■ **Exercise prompt**: Leave the pictures behind and repeat all the entries exactly.

-------- Supplied data --------

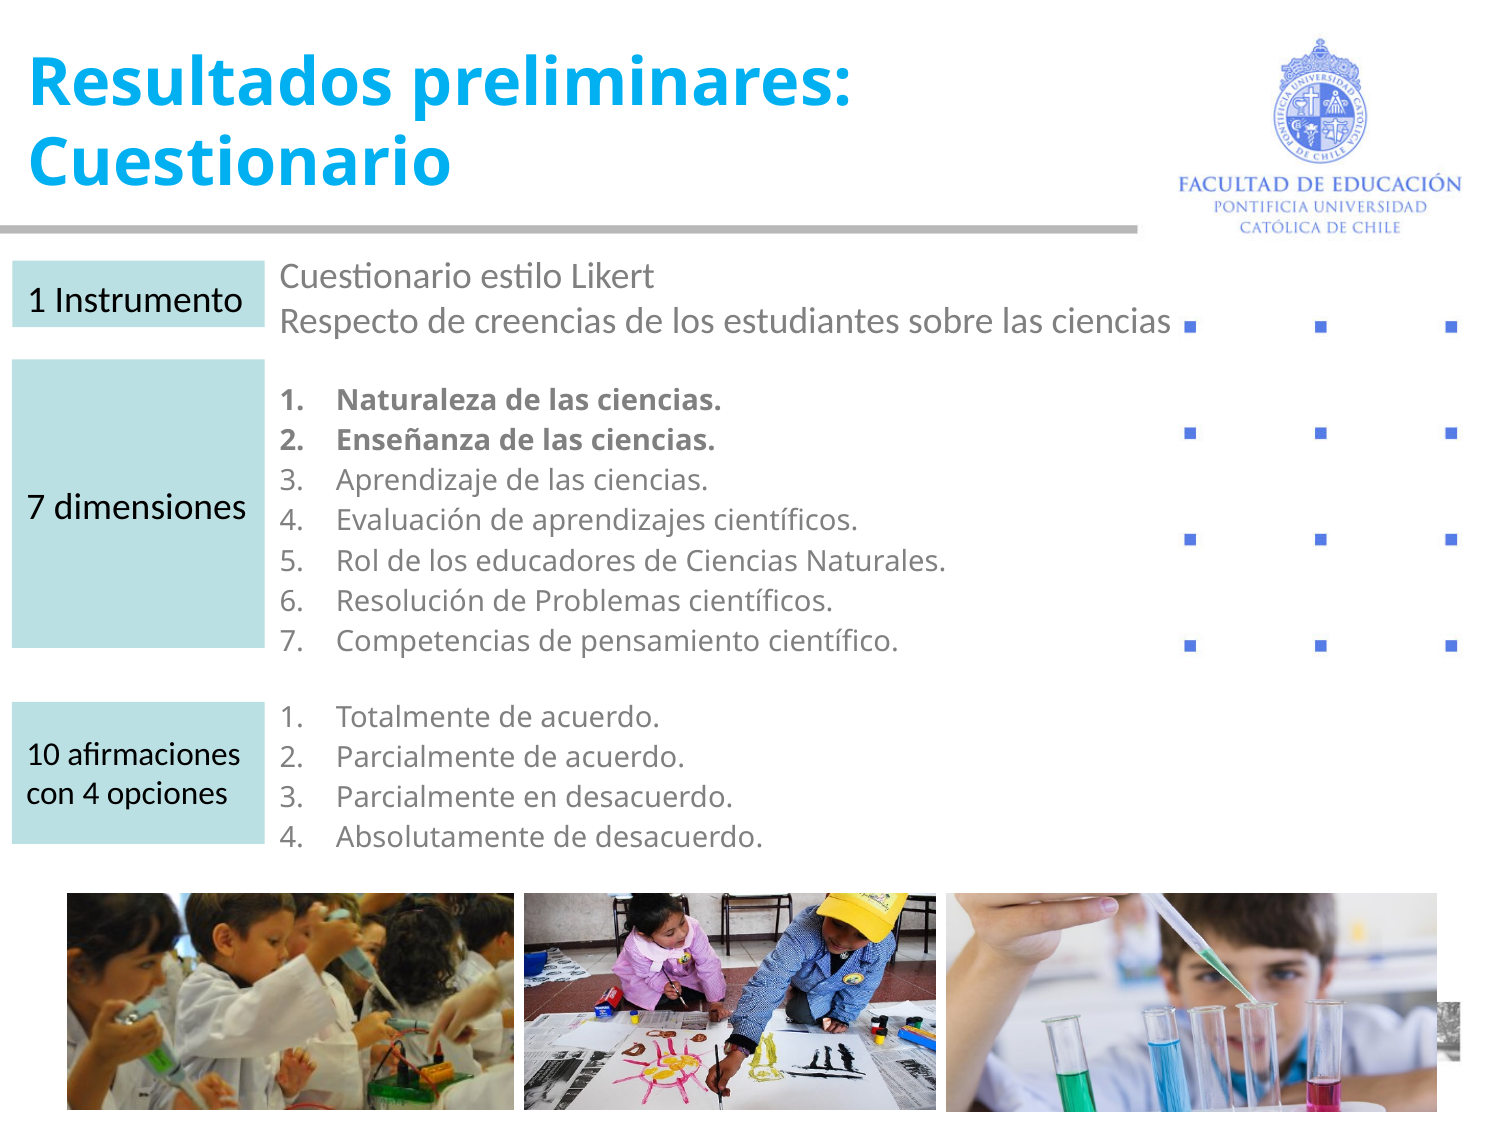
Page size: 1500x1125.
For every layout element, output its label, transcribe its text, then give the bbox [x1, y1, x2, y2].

text_box Resultados preliminares: Cuestionario [12, 34, 1432, 204]
text_box Cuestionario estilo Likert Respecto de creencias de los estudiantes sobre las ciencias [264, 243, 1203, 349]
text_box 7 dimensiones [11, 359, 265, 648]
picture [0, 0, 1500, 1125]
text_box 10 afirmaciones con 4 opciones [11, 701, 264, 844]
text_box Totalmente de acuerdo. Parcialmente de acuerdo. Parcialmente en desacuerdo. Absolutamente de desacuerdo. [264, 685, 1074, 861]
text_box 1 Instrumento [12, 260, 264, 328]
text_box Naturaleza de las ciencias. Enseñanza de las ciencias. Aprendizaje de las ciencias. Evaluación de aprendizajes científicos. Rol de los educadores de Ciencias Naturales. Resolución de Problemas científicos. Competencias de pensamiento científico. [264, 368, 1222, 665]
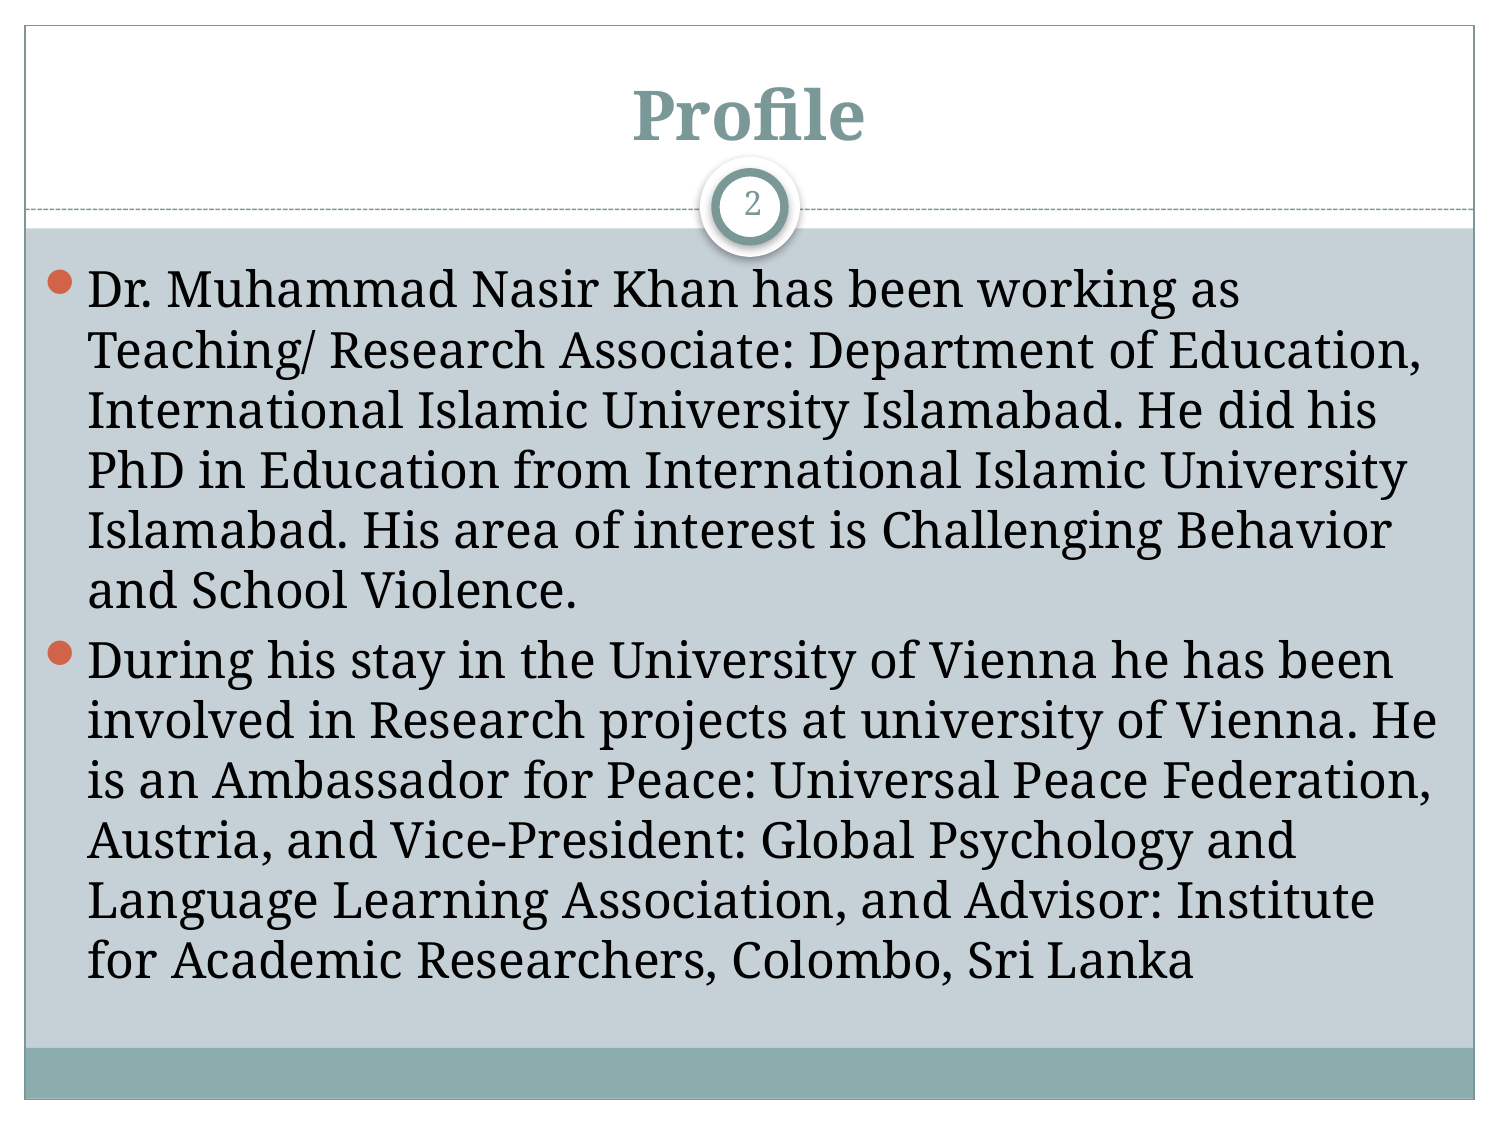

--------

■ **Solution below**:
Page size: 1500x1125.
For every layout element, output its label, transcribe its text, then give the bbox [x1, y1, x2, y2].

text_box Resultados preliminares: Cuestionario [12, 34, 1432, 204]
text_box Cuestionario estilo Likert Respecto de creencias de los estudiantes sobre las ciencias [264, 243, 1203, 349]
text_box 7 dimensiones [11, 359, 265, 648]
picture [0, 0, 1500, 1125]
text_box 10 afirmaciones con 4 opciones [11, 701, 264, 844]
text_box Totalmente de acuerdo. Parcialmente de acuerdo. Parcialmente en desacuerdo. Absolutamente de desacuerdo. [264, 685, 1074, 861]
text_box 1 Instrumento [12, 260, 264, 328]
text_box Naturaleza de las ciencias. Enseñanza de las ciencias. Aprendizaje de las ciencias. Evaluación de aprendizajes científicos. Rol de los educadores de Ciencias Naturales. Resolución de Problemas científicos. Competencias de pensamiento científico. [264, 368, 1222, 665]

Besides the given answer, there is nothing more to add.